Nel giorno dell’entrata in vigore del contestatissimo contratto tra Assodelivery e Ugl, la piattaforma Mymenu, principale operatore nazionale nel settore del food delivery che coinvolge 500 lavoratori e 900 ristoranti, attua l’adeguamento dei contratti alle disposizioni della Carta dei Riders di Bologna.
Questo passo, secondo l’assessore comunale alle Attività produttive Marco Lombardo, dimostra che “è falsa idea che applicare la legge e contratti collettivi nazionali di lavoro determini l’insostenibilità del food delivery. Se lo fa una società italiana vuol dire che lo possono fare altre piattaforme: non è un problema di sostenibilità di costi, è un problema di scelte”.
È quindi possibile costruire un’altra alternativa del food delivery rispettosa della legge e dei rapporti istituzionali?

Riders, la scelta di MyMenu e il contratto-pirata

La carta di Bologna è stato il primo passo in Italia verso il miglioramento delle tutele dei lavoratori di questo settore: “noi abbiamo rinnovato il nostro desiderio di mantenere la qualità che promuoviamo esternamente alla nostra clientela, anche al nostro interno, specialmente nei lavoratori della nostra azienda”, afferma Edoardo Tribuzio di Mymenu.
Gabriel, rider di MyMenu, condivide “la soddisfazione per i miglioramenti contrattuali: grazie a una controparte ragionevole e alla mobilitazione dei lavoratori abbiamo avuto grandi migliorie”.
In più, c’è anche la speranza che “questo sia un monito per le forze di governo perché possano fare la loro azione e impedire una corsa al ribasso”.

Mymenu garantisce così una paga oraria fissa che passa da 6.50 euro a 8.80 euro lordi, a prescindere che siano consegnati o meno ordini, prevedendo anche una maggiorazione in caso di festività o condizioni metereologiche avverse.
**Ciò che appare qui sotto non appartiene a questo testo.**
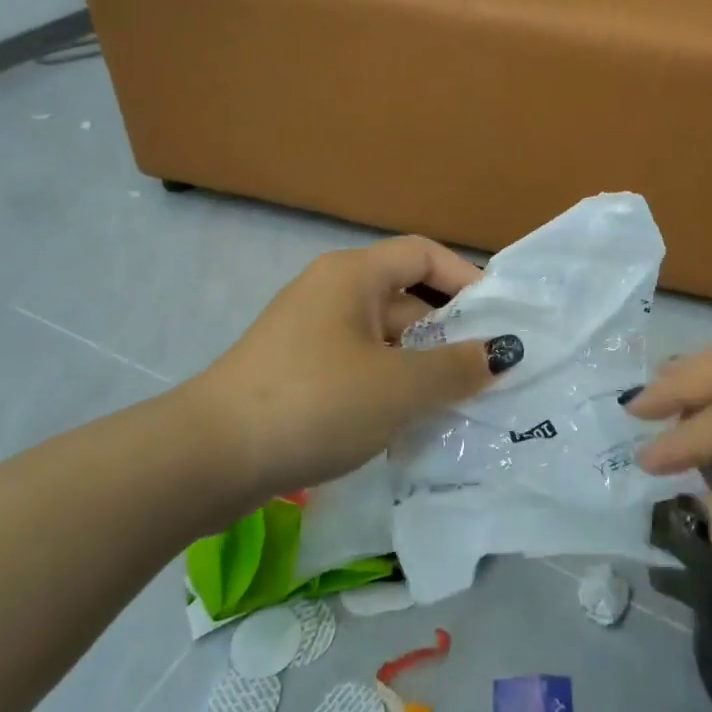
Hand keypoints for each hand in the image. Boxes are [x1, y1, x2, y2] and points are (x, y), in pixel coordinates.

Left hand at [188, 236, 520, 500]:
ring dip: (422, 365)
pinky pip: (360, 367)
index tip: (500, 319)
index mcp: (353, 275)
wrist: (208, 457)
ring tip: (462, 403)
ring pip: (384, 339)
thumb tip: (502, 351)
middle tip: (491, 370)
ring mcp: (311, 334)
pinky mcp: (299, 372)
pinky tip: (412, 422)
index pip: (423, 254)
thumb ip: (457, 367)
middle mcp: (331, 292)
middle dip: (449, 332)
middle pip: (406, 297)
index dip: (466, 279)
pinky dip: (390, 386)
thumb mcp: (398, 386)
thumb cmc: (315, 402)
Inoltre, sempre per adeguarsi alla Carta di Bologna, prevede anche una card che darà benefici ai riders per le spese sull’apparecchiatura tecnica, oltre a bonus carburanti per lavoratori in scooter.
Tribuzio tiene anche a sottolineare che “questo nostro atteggiamento non ha nulla di speciale, semplicemente è quello che dovrebbe essere un modo normale di coinvolgere i lavoratori”.

Tuttavia, tutto questo oggi si pone in un contesto difficile, a causa dell’accordo contrattuale siglato da Assodelivery e Ugl, che “ ha fatto sì che, mentre prima ognuno aveva delle sue condizioni più o meno simili di inquadramento dei propri lavoratori, oggi tutte le società internazionali si sono allineate a ribasso, senza compenso minimo orario, ma prevedendo una retribuzione per i minuti impegnati nello svolgimento di ogni singolo ordine”, continua Tribuzio.
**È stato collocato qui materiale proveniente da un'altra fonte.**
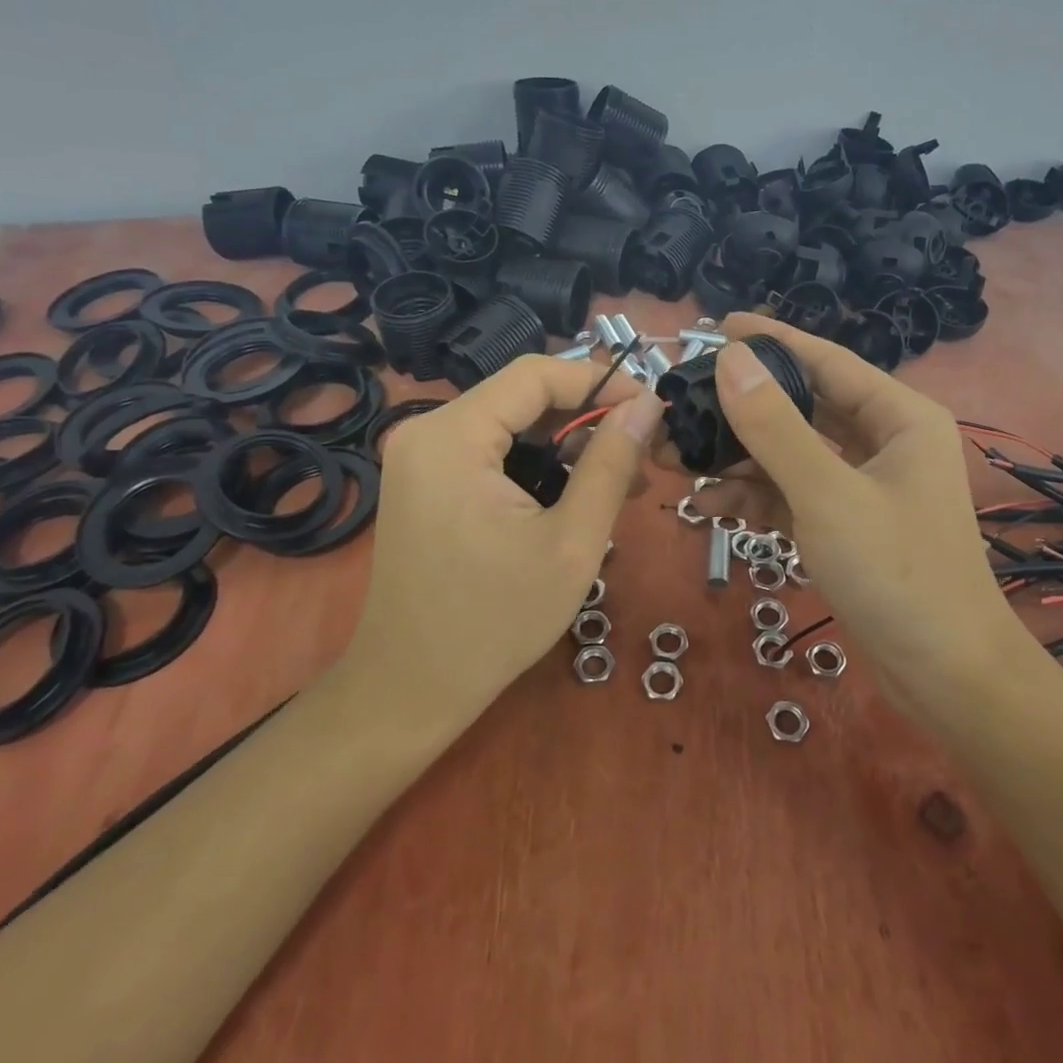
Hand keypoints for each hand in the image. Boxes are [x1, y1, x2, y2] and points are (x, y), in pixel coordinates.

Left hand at [345, 356, 661, 734]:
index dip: (600, 381)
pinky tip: (575, 494)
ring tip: (620, 478)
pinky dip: (537, 464)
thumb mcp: (571, 542)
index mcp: (452, 436)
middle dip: (586, 417)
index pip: (535, 375)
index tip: (651, 407)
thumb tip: (648, 405)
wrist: (411, 687)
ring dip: (566, 444)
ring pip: (511, 424)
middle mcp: (427, 431)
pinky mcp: (425, 481)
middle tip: (641, 451)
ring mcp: (420, 456)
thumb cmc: (495, 621)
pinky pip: (491, 451)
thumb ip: (611, 464)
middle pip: (522, 397)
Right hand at [694, 314, 1016, 702]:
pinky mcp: (845, 524)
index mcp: (898, 417)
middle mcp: (883, 441)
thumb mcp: (827, 493)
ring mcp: (863, 485)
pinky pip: (792, 494)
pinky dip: (755, 497)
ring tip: (678, 458)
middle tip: (683, 402)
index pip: (825, 360)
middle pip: (802, 407)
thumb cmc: (897, 573)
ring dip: (738, 458)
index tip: (715, 325)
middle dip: (741, 410)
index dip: (770, 340)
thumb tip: (731, 358)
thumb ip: (775, 425)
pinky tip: (708, 505)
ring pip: (791, 454)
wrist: (945, 677)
ASCOLTA LE PAROLE DI EDOARDO TRIBUZIO:

Anche l’assessore Lombardo conferma che “oggi rispettare e applicare il contratto nazionale laddove abbiamo altre condizioni contrattuali rischia di determinare un dumping contrattuale”.
E pure i riders restano perplessi: “il problema è il contratto di Ugl e Assodelivery che fa fare dei passi indietro a tutte quelle tutele, garanzie e quei diritti che abbiamo messo nero su bianco sulla carta”, conferma Tommaso Falchi di Riders Union Bologna.

La battaglia è ancora lunga e lo sforzo di Mymenu, da solo, non basta: “noi abbiamo messo in campo mobilitazioni, scioperi, andremo avanti anche e soprattutto a livello legale per dimostrare che questo non è un contratto nazionale in quanto è firmato solo da Ugl” continua Falchi, invitando tutti, inoltre, oggi in Piazza Nettuno alle 18 a partecipare ad un’assemblea pubblica, indetta da Riders Union, che rimarcherà le loro rivendicazioni, soprattutto in un contesto di pandemia che vede i riders in prima fila.